= Task details =
Please count how many lines of the data include the word "Stone". Give only that number in reply.

(Page-level text extractions)
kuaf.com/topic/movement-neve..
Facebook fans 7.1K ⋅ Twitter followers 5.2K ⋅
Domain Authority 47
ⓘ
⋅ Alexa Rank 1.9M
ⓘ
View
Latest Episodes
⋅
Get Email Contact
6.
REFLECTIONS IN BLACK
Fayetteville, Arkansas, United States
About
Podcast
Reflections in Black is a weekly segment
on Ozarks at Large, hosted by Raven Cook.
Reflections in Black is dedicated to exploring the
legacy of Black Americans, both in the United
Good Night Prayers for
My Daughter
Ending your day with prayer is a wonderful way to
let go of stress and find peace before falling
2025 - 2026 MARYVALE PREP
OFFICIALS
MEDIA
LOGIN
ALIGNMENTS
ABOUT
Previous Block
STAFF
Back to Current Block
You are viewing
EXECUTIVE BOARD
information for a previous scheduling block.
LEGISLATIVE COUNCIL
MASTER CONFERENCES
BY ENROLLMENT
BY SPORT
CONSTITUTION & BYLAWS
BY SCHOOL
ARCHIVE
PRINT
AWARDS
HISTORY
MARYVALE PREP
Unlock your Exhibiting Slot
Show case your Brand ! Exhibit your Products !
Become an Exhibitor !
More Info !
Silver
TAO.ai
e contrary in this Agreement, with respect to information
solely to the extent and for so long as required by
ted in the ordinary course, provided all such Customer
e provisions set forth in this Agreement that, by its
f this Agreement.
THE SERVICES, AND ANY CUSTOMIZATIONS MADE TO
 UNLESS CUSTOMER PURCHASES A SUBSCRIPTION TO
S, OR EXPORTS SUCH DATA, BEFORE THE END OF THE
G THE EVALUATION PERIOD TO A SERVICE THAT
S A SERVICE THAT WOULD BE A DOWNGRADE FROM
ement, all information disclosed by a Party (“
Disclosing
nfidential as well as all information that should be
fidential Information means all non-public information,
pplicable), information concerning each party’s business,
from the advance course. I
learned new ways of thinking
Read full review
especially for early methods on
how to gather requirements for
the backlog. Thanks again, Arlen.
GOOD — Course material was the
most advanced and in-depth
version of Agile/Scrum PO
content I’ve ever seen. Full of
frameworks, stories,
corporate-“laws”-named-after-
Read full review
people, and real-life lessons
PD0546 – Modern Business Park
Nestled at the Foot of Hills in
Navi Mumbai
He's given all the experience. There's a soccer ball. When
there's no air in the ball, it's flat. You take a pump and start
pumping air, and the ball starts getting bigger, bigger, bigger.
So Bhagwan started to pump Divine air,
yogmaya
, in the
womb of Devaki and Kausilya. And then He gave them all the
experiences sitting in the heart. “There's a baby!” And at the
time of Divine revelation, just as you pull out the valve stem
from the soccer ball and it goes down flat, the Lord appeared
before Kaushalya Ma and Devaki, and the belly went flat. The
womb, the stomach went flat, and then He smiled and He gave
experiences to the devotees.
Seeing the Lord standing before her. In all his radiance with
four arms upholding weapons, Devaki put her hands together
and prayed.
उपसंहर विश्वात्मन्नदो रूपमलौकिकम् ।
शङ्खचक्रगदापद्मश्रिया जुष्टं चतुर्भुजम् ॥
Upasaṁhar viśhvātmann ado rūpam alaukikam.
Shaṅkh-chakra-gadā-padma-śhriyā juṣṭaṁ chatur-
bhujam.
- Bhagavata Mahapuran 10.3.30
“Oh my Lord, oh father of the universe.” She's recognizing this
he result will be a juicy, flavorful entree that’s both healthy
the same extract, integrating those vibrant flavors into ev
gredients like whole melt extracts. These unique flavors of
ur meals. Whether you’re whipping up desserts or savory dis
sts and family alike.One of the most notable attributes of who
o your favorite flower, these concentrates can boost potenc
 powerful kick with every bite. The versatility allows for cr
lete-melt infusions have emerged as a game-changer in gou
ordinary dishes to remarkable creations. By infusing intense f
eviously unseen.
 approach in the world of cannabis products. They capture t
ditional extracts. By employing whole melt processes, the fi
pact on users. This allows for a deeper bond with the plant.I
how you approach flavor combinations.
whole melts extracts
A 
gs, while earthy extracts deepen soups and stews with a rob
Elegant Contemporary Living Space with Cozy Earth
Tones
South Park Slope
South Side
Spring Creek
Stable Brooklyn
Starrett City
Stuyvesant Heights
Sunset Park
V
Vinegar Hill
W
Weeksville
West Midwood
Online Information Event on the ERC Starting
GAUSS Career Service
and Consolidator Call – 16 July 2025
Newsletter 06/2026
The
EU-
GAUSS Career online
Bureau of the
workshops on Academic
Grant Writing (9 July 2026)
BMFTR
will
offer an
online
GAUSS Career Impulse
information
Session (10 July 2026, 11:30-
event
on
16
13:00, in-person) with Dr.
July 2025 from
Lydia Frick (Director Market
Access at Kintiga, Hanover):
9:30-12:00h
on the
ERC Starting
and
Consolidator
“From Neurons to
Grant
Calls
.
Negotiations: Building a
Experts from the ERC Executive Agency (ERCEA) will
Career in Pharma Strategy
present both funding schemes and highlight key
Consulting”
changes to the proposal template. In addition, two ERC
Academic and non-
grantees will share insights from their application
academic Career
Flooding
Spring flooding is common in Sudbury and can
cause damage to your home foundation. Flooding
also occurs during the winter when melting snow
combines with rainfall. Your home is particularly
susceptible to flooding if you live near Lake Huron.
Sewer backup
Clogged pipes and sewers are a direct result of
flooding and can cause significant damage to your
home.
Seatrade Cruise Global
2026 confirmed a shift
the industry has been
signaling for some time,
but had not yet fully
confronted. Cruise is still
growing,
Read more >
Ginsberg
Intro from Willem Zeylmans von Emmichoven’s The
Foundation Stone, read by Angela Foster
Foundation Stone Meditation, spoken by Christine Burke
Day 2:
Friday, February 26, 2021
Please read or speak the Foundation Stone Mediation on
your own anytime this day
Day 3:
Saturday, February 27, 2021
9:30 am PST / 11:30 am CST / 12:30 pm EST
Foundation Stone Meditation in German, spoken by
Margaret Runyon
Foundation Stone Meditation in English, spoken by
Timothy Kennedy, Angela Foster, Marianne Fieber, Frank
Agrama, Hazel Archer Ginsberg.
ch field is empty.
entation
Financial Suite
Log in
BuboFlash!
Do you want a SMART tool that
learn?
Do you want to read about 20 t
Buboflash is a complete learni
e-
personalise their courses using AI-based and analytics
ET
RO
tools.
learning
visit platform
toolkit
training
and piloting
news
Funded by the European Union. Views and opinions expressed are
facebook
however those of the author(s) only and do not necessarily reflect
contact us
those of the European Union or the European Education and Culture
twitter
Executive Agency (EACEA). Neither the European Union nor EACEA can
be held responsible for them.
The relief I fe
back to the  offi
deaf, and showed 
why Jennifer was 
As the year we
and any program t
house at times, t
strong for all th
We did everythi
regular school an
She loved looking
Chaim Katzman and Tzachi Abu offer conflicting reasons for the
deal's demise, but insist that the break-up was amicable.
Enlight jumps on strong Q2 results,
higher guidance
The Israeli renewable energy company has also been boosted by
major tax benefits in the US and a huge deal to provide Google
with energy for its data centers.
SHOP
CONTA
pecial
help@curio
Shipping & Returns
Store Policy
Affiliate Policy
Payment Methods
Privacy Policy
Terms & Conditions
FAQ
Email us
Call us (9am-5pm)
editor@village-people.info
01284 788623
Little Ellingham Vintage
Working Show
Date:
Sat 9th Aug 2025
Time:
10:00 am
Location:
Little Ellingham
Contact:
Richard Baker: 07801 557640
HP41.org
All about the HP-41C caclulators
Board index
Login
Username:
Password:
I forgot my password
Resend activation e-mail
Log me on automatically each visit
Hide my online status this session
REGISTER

= Output for this task =
5